One of the most significant forces in finance is the power of compounding returns. This is an important lesson in retirement savings for everyone but especially those just starting out in their careers with long runways for their retirement savings to grow. Using time to grow your money, interest grows on the interest. It has a snowball effect that can allow you to reach your goals with less of your own initial investment.
Let me show you a quick example that is a great lesson to share with kids and grandkids to really drive the point home. A young child is walking home from school one day when she finds a piggy bank on the curb. This is no ordinary bank, and when she picks it up, out comes a magic genie. The genie says, “You have released me from my prison, so I will reward you with one of two choices. For the next 30 days, I can put $20,000 under your pillow every night, or you can have this magic penny, place it in your closet and it will double in value every day for the next 30 days.”
Which should she choose? The cool $600,000 (30 days X $20K) or… if you start with a single penny and double that value every day for 30 days, you end up with $5,368,709. Wow, you can see that compounding of returns is pretty powerful stuff.
Simple Interest vs Compound Interest
Simple interest is the interest you earn off a principal balance with no reinvestment of that interest. You have a $1,000 balance at 4% interest you get $40 dollars. None of that $40 dollars is reinvested and the next year, you get another $40. If you continued this for 10 years, you would have earned $400 interest.
With compounded interest, you are earning interest on your principal balance plus the interest earned is reinvested back into the principal balance, and you earn interest on that as well. Interest can be compounded at different time intervals. The more frequently interest is compounded, the quicker your balance will grow.

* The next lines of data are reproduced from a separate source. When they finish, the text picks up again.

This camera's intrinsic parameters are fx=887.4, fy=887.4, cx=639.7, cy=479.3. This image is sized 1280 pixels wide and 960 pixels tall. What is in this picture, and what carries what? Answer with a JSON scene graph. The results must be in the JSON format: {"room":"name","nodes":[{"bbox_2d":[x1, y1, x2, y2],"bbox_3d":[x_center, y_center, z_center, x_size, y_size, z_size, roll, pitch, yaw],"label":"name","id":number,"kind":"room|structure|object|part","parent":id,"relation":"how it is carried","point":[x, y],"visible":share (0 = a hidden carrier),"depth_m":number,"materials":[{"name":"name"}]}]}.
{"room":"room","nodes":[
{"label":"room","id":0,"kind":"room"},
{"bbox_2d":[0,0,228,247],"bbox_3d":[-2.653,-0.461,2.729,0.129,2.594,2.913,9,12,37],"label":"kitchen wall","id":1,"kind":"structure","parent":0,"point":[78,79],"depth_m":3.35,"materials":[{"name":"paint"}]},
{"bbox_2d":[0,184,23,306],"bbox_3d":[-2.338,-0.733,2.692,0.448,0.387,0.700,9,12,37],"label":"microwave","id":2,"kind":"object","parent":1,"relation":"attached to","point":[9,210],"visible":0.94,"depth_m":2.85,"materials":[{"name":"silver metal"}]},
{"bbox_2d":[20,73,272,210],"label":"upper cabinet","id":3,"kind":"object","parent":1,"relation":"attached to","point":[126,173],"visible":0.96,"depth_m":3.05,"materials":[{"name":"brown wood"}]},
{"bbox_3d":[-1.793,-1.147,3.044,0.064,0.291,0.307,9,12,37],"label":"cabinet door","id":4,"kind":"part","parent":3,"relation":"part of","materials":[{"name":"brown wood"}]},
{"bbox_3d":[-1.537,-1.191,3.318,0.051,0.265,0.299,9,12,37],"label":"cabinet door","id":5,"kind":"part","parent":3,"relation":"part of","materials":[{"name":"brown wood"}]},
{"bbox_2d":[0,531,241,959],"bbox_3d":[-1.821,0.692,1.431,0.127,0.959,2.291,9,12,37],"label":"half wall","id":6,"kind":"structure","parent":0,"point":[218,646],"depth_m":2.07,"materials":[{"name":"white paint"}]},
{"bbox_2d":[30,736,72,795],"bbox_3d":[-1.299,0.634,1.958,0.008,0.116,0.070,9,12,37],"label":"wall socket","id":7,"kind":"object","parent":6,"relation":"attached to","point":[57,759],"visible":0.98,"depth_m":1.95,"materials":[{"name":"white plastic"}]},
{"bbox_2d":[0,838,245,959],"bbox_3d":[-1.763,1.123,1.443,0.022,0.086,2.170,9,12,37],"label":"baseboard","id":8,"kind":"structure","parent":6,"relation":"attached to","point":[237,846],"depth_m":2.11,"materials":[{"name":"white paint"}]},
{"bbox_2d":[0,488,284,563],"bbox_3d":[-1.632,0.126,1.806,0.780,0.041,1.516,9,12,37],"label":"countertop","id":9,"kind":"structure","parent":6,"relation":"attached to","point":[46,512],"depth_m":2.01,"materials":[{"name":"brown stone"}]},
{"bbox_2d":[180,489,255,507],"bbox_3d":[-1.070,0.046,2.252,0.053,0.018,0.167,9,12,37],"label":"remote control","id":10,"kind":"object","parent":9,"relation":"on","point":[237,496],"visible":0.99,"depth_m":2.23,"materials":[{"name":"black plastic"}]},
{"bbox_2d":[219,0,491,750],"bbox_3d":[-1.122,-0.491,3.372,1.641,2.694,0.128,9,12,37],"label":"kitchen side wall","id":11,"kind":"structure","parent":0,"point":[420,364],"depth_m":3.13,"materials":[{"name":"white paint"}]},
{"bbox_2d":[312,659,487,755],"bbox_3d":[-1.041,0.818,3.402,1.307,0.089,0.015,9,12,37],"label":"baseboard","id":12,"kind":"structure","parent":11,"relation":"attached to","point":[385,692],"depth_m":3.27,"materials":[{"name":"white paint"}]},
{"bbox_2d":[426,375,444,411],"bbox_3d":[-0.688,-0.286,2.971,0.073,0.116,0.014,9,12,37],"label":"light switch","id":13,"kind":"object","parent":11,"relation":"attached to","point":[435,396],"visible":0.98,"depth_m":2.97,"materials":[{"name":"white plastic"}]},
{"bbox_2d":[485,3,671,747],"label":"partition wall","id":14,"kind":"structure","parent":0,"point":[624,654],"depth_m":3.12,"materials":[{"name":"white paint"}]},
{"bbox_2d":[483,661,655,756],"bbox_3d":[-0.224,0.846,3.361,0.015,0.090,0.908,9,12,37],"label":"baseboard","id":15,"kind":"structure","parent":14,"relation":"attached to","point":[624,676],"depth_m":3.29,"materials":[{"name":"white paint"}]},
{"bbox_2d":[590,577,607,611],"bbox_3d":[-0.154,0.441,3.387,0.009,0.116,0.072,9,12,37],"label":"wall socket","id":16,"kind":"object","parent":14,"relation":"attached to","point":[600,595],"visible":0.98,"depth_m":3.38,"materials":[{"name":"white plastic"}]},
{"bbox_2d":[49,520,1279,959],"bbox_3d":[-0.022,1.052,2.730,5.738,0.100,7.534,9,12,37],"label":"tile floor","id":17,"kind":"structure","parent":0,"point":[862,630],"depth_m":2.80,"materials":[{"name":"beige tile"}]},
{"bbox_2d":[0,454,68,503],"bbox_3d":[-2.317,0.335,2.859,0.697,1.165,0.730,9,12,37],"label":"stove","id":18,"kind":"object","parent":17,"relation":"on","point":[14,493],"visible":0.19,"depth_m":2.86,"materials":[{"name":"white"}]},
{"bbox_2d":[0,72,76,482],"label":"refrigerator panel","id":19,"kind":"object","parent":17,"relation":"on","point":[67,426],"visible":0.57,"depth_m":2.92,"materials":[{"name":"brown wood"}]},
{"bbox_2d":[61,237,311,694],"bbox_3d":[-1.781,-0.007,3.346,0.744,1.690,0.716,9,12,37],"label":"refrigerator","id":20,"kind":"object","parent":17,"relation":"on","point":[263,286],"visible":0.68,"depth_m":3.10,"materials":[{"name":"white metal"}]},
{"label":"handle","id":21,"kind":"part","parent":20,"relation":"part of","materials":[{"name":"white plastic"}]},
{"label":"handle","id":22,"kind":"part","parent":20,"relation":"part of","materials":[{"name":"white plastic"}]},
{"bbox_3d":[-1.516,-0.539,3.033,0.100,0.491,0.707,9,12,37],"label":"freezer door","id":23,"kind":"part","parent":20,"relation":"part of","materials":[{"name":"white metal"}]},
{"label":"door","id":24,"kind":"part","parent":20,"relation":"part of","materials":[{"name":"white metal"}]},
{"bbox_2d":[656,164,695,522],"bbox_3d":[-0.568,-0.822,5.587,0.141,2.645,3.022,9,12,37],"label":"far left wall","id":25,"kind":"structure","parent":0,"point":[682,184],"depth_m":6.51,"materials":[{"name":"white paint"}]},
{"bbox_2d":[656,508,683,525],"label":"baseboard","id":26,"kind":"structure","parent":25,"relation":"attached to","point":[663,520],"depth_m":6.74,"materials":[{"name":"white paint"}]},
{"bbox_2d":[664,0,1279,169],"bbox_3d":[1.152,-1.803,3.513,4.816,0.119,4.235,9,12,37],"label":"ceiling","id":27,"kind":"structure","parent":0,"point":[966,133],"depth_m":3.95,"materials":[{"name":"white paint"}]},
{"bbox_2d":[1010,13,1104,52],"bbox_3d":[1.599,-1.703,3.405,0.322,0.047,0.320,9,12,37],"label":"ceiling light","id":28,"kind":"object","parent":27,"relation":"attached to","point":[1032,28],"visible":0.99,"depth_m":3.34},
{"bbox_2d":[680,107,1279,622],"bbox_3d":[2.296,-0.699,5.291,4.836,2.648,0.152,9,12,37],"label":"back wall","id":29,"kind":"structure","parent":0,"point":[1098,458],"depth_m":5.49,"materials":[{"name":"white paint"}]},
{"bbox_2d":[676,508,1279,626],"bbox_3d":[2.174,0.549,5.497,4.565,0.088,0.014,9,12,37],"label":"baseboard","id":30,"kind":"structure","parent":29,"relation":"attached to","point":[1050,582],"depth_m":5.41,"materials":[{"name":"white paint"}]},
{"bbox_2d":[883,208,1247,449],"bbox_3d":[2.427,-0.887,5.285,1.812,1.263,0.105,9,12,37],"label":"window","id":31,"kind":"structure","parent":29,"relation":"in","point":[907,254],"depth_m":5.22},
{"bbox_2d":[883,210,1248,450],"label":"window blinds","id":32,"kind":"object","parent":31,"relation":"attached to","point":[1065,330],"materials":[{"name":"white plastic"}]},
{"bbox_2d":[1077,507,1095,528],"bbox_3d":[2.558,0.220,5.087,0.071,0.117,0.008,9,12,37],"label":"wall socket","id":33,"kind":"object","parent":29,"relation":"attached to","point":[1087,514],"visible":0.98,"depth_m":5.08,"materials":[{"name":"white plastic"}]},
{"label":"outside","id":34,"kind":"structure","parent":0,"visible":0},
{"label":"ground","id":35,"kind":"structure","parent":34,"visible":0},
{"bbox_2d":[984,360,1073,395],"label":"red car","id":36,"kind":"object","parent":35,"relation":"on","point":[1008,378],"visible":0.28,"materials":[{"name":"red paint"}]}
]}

Back to our prior example, if you took that same $1,000 with a 4% interest rate compounded annually for 10 years you would have earned $480.24 in interest. Compound that daily you get $491.79. That’s an increase of 23% for using daily compounded interest compared to simple interest.
“Compound interest is the eighth wonder of the world. He who understands it, earns it… he who doesn’t… pays it.”Albert Einstein
It Cuts Both Ways
Compounding interest can be a great friend if you are saving, but if you have credit card debt or student loan debt it can be your worst enemy. This is a very important reason why you need to pay off your credit card every month. If you don’t, you can get into a situation where you are continuing to add to the credit card balance while paying interest on that principal balance and interest on interest. We have seen individuals caught in this credit card spiral; it can be difficult to reverse. A credit card balance of $20,000 that carried an interest rate of 18% compounded monthly would result in a total compound interest of $3,912 over one year’s time. That example assumes that nothing else was charged on the card during the year, which would cause both the interest and balance to increase.
With student loan debt, if you don’t pay the interest charges within the period stated on the loan, the interest is capitalized and added to your loan balance. Then the interest will begin accruing on that larger loan balance causing the debt payments to either be extended or take up more of your monthly budget to pay off.
Compounding returns is a powerful concept in financial planning that can help individuals build wealth and achieve their long-term financial goals. By starting early, being consistent, and reinvesting dividends and interest, individuals can harness the power of compounding returns to achieve financial goals over time.